MATERIAL SUPPLIED Start Marker

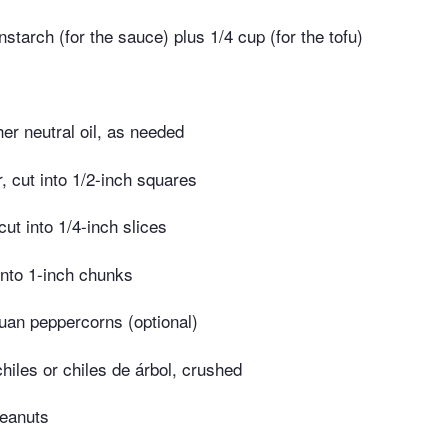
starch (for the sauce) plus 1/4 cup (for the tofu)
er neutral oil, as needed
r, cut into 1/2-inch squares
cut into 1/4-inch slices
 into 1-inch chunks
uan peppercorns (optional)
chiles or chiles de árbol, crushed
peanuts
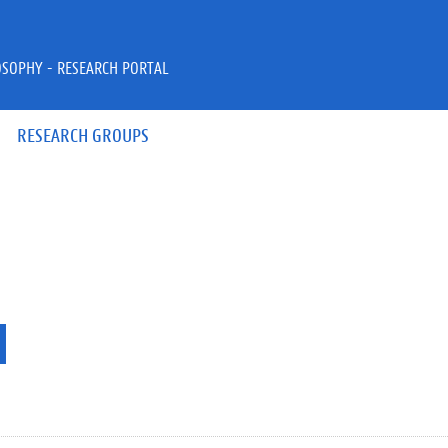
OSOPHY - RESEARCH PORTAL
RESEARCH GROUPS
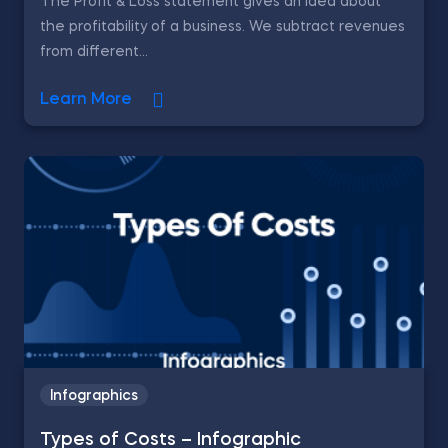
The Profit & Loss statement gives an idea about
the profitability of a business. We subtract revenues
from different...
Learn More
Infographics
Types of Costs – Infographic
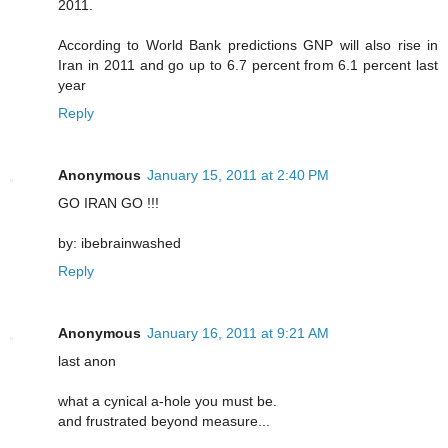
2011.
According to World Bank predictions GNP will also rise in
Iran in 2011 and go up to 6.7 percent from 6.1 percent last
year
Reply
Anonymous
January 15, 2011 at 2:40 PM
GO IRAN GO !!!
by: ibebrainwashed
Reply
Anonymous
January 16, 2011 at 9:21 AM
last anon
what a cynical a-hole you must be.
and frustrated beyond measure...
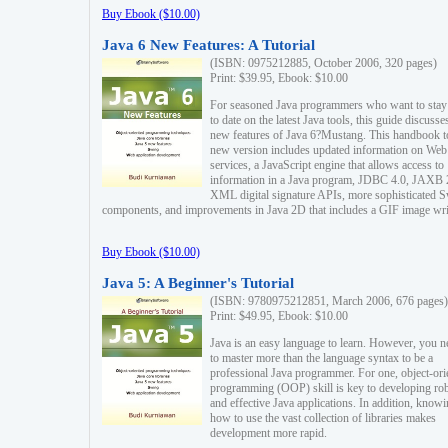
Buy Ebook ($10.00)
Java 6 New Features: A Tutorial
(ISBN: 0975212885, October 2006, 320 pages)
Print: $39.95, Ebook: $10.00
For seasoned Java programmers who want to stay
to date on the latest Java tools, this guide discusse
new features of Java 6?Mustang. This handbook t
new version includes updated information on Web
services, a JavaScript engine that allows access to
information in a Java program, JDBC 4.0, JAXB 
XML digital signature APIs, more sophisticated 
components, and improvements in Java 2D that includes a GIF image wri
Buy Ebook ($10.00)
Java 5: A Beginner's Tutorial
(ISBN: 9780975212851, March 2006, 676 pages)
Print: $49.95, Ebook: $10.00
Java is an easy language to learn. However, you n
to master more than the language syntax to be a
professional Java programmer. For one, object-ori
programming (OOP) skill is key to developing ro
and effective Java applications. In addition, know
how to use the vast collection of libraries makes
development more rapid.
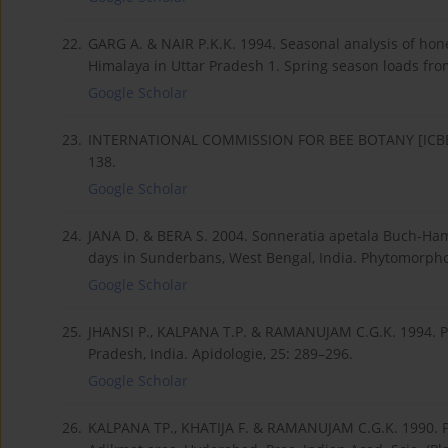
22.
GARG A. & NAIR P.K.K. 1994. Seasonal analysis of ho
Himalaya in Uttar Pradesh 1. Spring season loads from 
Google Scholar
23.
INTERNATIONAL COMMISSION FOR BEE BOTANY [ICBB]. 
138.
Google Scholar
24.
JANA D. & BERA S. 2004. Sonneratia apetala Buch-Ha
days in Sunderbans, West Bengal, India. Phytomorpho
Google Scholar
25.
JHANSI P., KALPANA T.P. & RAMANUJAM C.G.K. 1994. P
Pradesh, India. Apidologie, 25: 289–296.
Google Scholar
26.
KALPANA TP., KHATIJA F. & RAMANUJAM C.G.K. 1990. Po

MATERIAL SUPPLIED End Marker

Identify the lines of the data that contain the word "inch". Copy each of them.

• _RESULT FOR THIS TASK_
r, cut into 1/2-inch squares
cut into 1/4-inch slices
 into 1-inch chunks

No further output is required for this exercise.